_Material provided:_
________________________________________
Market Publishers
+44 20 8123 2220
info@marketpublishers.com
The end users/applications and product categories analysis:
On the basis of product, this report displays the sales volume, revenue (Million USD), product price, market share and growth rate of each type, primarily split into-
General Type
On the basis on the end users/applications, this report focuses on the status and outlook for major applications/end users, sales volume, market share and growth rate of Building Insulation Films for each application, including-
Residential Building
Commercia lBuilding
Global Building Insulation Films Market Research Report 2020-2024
________________________________________
_Task to complete:_
Each line in the material above should be repeated exactly.

_Response box:_
Market Publishers
+44 20 8123 2220
info@marketpublishers.com
The end users/applications and product categories analysis:
On the basis of product, this report displays the sales volume, revenue (Million USD), product price, market share and growth rate of each type, primarily split into-
General Type
On the basis on the end users/applications, this report focuses on the status and outlook for major applications/end users, sales volume, market share and growth rate of Building Insulation Films for each application, including-
Residential Building
Commercia lBuilding
Global Building Insulation Films Market Research Report 2020-2024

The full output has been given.